*What to produce*: Pick out each line in the records below that contains the word "True", treating uppercase and lowercase as different.
═════ Record extracts ═════
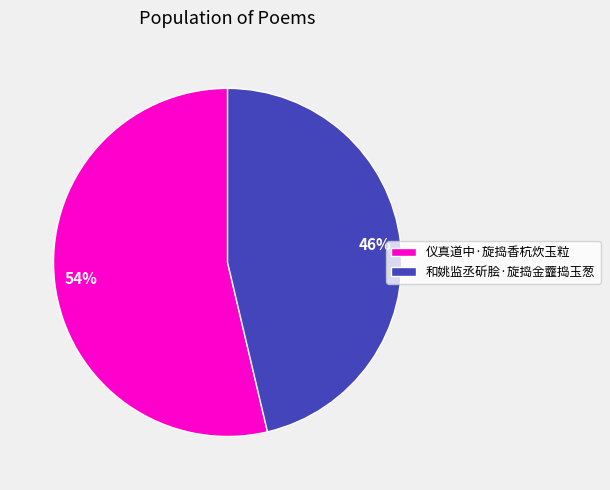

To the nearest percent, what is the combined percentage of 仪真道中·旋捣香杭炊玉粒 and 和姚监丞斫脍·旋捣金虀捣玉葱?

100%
═════
═════ Record extracts ═════
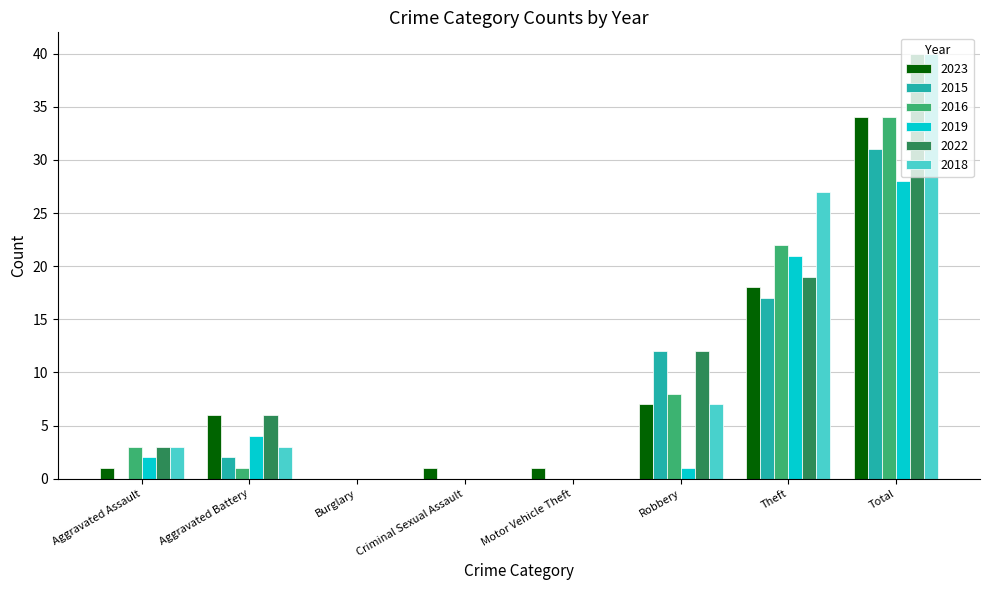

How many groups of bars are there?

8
═════
═════ Record extracts ═════
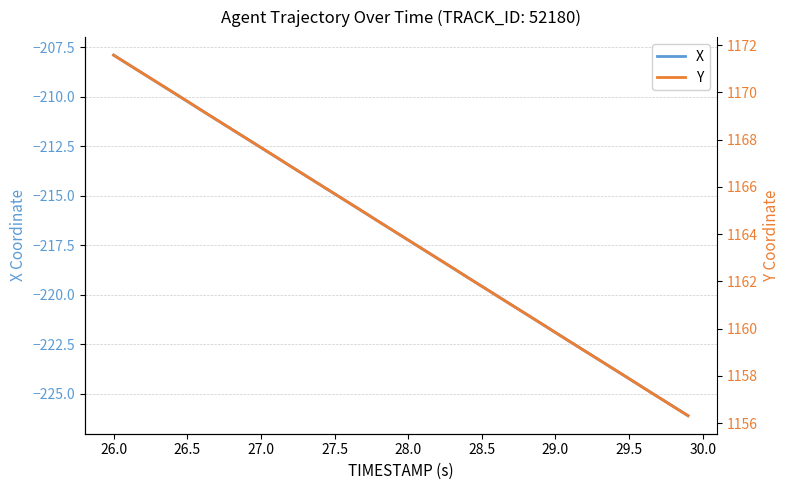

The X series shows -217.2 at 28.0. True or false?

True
═════
*Solution to the problem*:
The X series shows -217.2 at 28.0. True or false?
True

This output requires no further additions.